All this week staff at St George’s Hospital have been spreading awareness and educating patients about Sepsis as part of a nationwide campaign organised by The UK Sepsis Trust.

Staff have been getting involved through a range of training events held across St George’s whilst a series of posters, banners and literature were commissioned and distributed to every ward.

Every year in the UK, there are 150,000 cases of sepsis, resulting in 44,000 deaths – more than bowel, breast and prostate cancer combined. A third of these deaths are preventable. Sepsis Awareness Week has seen St George’s staff try and change this by encouraging as many people as possible to learn about the condition.

Narani Sivayoham, Consultant in Emergency Medicine and member of the Project to Improve Sepsis Management (PRISM) group commented: “We want everyone to be involved with Sepsis Awareness Week to dust down their inhibitions for sepsis treatment and care. It’s a really good opportunity to get everyone energised to improve sepsis care and an opportunity to hear our staff’s views on sepsis management at the Trust.”

Sepsis is a life-threatening condition that occurs when the body’s response to an infection damages its own tissues and organs. Instead of local inflammation resulting from a local infection, which would be the normal response, the entire body goes into inflammation. Despite advances in modern medicine, such as vaccines, antibiotics and acute care, it is the leading cause of death from infection around the world. Millions of people die from Sepsis every year.
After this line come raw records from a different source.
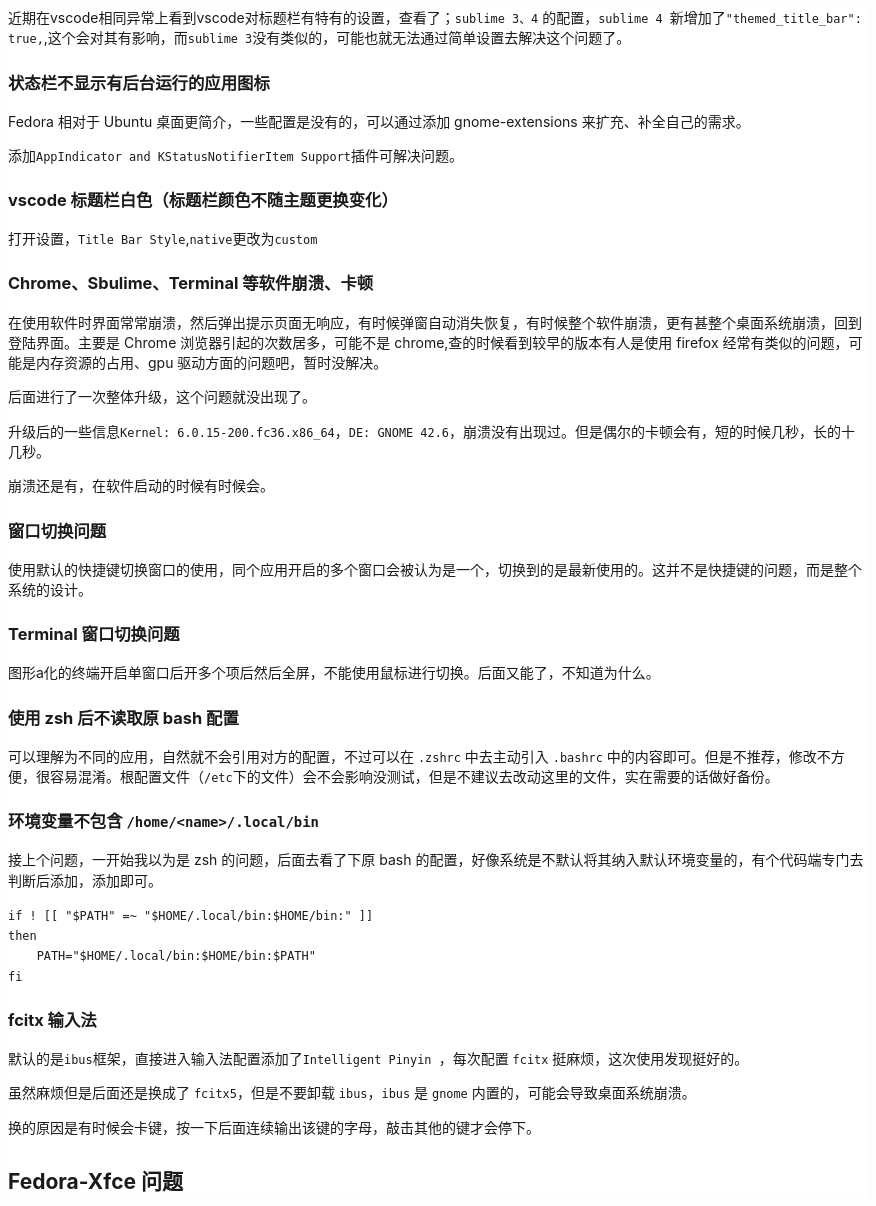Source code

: 近期在vscode相同异常上看到vscode对标题栏有特有的设置，查看了；`sublime 3、4` 的配置，`sublime 4 `新增加了`"themed_title_bar": true,`,这个会对其有影响，而`sublime 3`没有类似的，可能也就无法通过简单设置去解决这个问题了。

### 状态栏不显示有后台运行的应用图标

Fedora 相对于 Ubuntu 桌面更简介，一些配置是没有的，可以通过添加 gnome-extensions 来扩充、补全自己的需求。

添加`AppIndicator and KStatusNotifierItem Support`插件可解决问题。

### vscode 标题栏白色（标题栏颜色不随主题更换变化）

打开设置，`Title Bar Style`,`native`更改为`custom`

### Chrome、Sbulime、Terminal 等软件崩溃、卡顿
在使用软件时界面常常崩溃，然后弹出提示页面无响应，有时候弹窗自动消失恢复，有时候整个软件崩溃，更有甚整个桌面系统崩溃，回到登陆界面。主要是 Chrome 浏览器引起的次数居多，可能不是 chrome,查的时候看到较早的版本有人是使用 firefox 经常有类似的问题，可能是内存资源的占用、gpu 驱动方面的问题吧，暂时没解决。

后面进行了一次整体升级，这个问题就没出现了。

升级后的一些信息`Kernel: 6.0.15-200.fc36.x86_64`，`DE: GNOME 42.6`，崩溃没有出现过。但是偶尔的卡顿会有，短的时候几秒，长的十几秒。

崩溃还是有，在软件启动的时候有时候会。

### 窗口切换问题
使用默认的快捷键切换窗口的使用，同个应用开启的多个窗口会被认为是一个，切换到的是最新使用的。这并不是快捷键的问题，而是整个系统的设计。

### Terminal 窗口切换问题
图形a化的终端开启单窗口后开多个项后然后全屏，不能使用鼠标进行切换。后面又能了，不知道为什么。

### 使用 zsh 后不读取原 bash 配置
可以理解为不同的应用，自然就不会引用对方的配置，不过可以在 `.zshrc` 中去主动引入 `.bashrc` 中的内容即可。但是不推荐，修改不方便，很容易混淆。根配置文件（`/etc`下的文件）会不会影响没测试，但是不建议去改动这里的文件，实在需要的话做好备份。

### 环境变量不包含 `/home/<name>/.local/bin`
接上个问题，一开始我以为是 zsh 的问题，后面去看了下原 bash 的配置，好像系统是不默认将其纳入默认环境变量的，有个代码端专门去判断后添加，添加即可。

```
if ! [[ "$PATH" =~ "$HOME/.local/bin:$HOME/bin:" ]]
then
    PATH="$HOME/.local/bin:$HOME/bin:$PATH"
fi
```

### fcitx 输入法

默认的是`ibus`框架，直接进入输入法配置添加了`Intelligent Pinyin `，每次配置 `fcitx` 挺麻烦，这次使用发现挺好的。

虽然麻烦但是后面还是换成了 `fcitx5`，但是不要卸载 `ibus`，`ibus` 是 `gnome` 内置的，可能会导致桌面系统崩溃。

换的原因是有时候会卡键，按一下后面连续输出该键的字母，敲击其他的键才会停下。


## Fedora-Xfce 问题
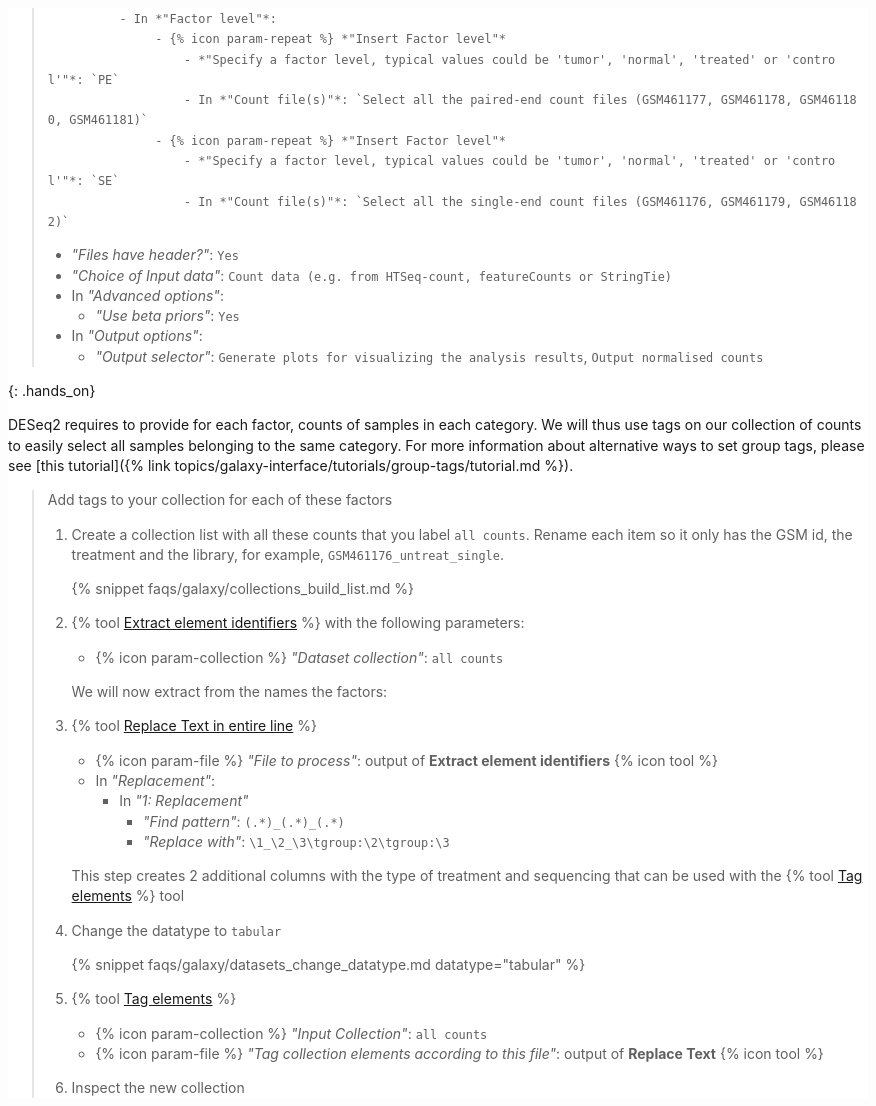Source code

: >               - In *"Factor level"*:
>                    - {% icon param-repeat %} *"Insert Factor level"*
>                        - *"Specify a factor level, typical values could be 'tumor', 'normal', 'treated' or 'control'"*: `PE`
>                        - In *"Count file(s)"*: `Select all the paired-end count files (GSM461177, GSM461178, GSM461180, GSM461181)`
>                    - {% icon param-repeat %} *"Insert Factor level"*
>                        - *"Specify a factor level, typical values could be 'tumor', 'normal', 'treated' or 'control'"*: `SE`
>                        - In *"Count file(s)"*: `Select all the single-end count files (GSM461176, GSM461179, GSM461182)`
>    - *"Files have header?"*: `Yes`
>    - *"Choice of Input data"*: `Count data (e.g. from HTSeq-count, featureCounts or StringTie)`
>    - In *"Advanced options"*:
>        - *"Use beta priors"*: `Yes`
>    - In *"Output options"*:
>        - *"Output selector"*: `Generate plots for visualizing the analysis results`, `Output normalised counts`
>
{: .hands_on}

</div>

<div class="Tag-based" markdown="1">

DESeq2 requires to provide for each factor, counts of samples in each category. We will thus use tags on our collection of counts to easily select all samples belonging to the same category. For more information about alternative ways to set group tags, please see [this tutorial]({% link topics/galaxy-interface/tutorials/group-tags/tutorial.md %}).

> <hands-on-title>Add tags to your collection for each of these factors</hands-on-title>
>
> 1. Create a collection list with all these counts that you label `all counts`. Rename each item so it only has the GSM id, the treatment and the library, for example, `GSM461176_untreat_single`.
>
>    {% snippet faqs/galaxy/collections_build_list.md %}
>
> 2. {% tool [Extract element identifiers](toolshed.g2.bx.psu.edu/repos/iuc/collection_element_identifiers/collection_element_identifiers/0.0.2) %} with the following parameters:
>    - {% icon param-collection %} *"Dataset collection"*: `all counts`
>
>    We will now extract from the names the factors:
>
> 3. {% tool [Replace Text in entire line](toolshed.g2.bx.psu.edu/repos/bgruening/text_processing/tp_replace_in_line/9.3+galaxy1) %}
>      - {% icon param-file %} *"File to process"*: output of **Extract element identifiers** {% icon tool %}
>      - In *"Replacement"*:
>         - In *"1: Replacement"*
>            - *"Find pattern"*: `(.*)_(.*)_(.*)`
>            - *"Replace with"*: `\1_\2_\3\tgroup:\2\tgroup:\3`
>
>     This step creates 2 additional columns with the type of treatment and sequencing that can be used with the {% tool [Tag elements](__TAG_FROM_FILE__) %} tool
>
> 4. Change the datatype to `tabular`
>
>    {% snippet faqs/galaxy/datasets_change_datatype.md datatype="tabular" %}
>
> 5. {% tool [Tag elements](__TAG_FROM_FILE__) %}
>      - {% icon param-collection %} *"Input Collection"*: `all counts`
>      - {% icon param-file %} *"Tag collection elements according to this file"*: output of **Replace Text** {% icon tool %}
>
> 6. Inspect the new collection
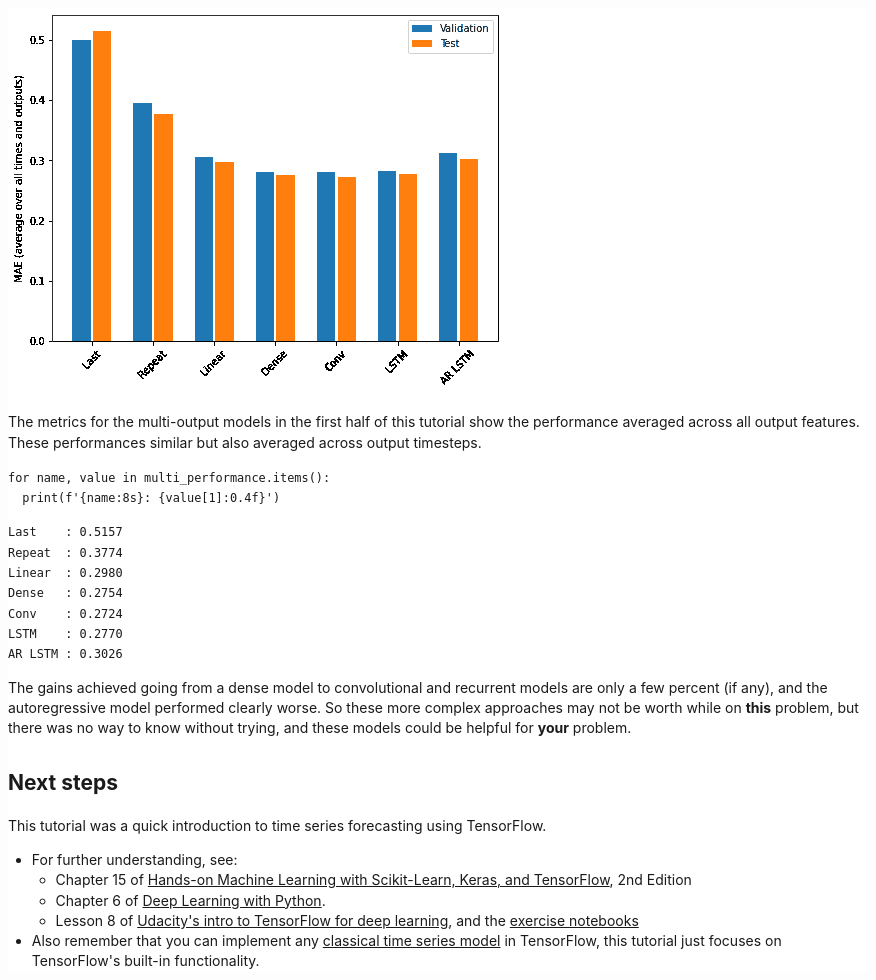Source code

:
 ```
```

![png](img/fa351313bf1ddb033fe47d07a518db6c.png)

The metrics for the multi-output models in the first half of this tutorial show the performance averaged across all output features. These performances similar but also averaged across output timesteps.

```
for name, value in multi_performance.items():
  print(f'{name:8s}: {value[1]:0.4f}') 
```

```
Last    : 0.5157
Repeat  : 0.3774
Linear  : 0.2980
Dense   : 0.2754
Conv    : 0.2724
LSTM    : 0.2770
AR LSTM : 0.3026

```

The gains achieved going from a dense model to convolutional and recurrent models are only a few percent (if any), and the autoregressive model performed clearly worse. So these more complex approaches may not be worth while on **this** problem, but there was no way to know without trying, and these models could be helpful for **your** problem.

## Next steps

This tutorial was a quick introduction to time series forecasting using TensorFlow.

*   For further understanding, see:
    *   Chapter 15 of [Hands-on Machine Learning with Scikit-Learn, Keras, and TensorFlow](https://www.oreilly.com/library/view/hands-on-machine-learning/9781492032632/), 2nd Edition
    *   Chapter 6 of [Deep Learning with Python](https://www.manning.com/books/deep-learning-with-python).
    *   Lesson 8 of [Udacity's intro to TensorFlow for deep learning](https://www.udacity.com/course/intro-to-tensorflow-for-deep-learning--ud187), and the [exercise notebooks](https://github.com/tensorflow/examples/tree/master/courses/udacity_intro_to_tensorflow_for_deep_learning)
*   Also remember that you can implement any [classical time series model](https://otexts.com/fpp2/index.html) in TensorFlow, this tutorial just focuses on TensorFlow's built-in functionality.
The UK Sepsis Trust lists six symptoms to be aware of:

  • slurred speech
  • extreme shivering or muscle pain
  • passing no urine in a day
  • severe breathlessness
  • “I feel like I might die”
  • skin mottled or discoloured

Sepsis can be treated successfully. The first hours of treatment are the most important. Patients must receive appropriate antibiotic treatment as soon as possible. A benchmark to measure how effectively a Trust is providing optimal care for Sepsis, is the percentage of patients receiving antibiotics within the hour.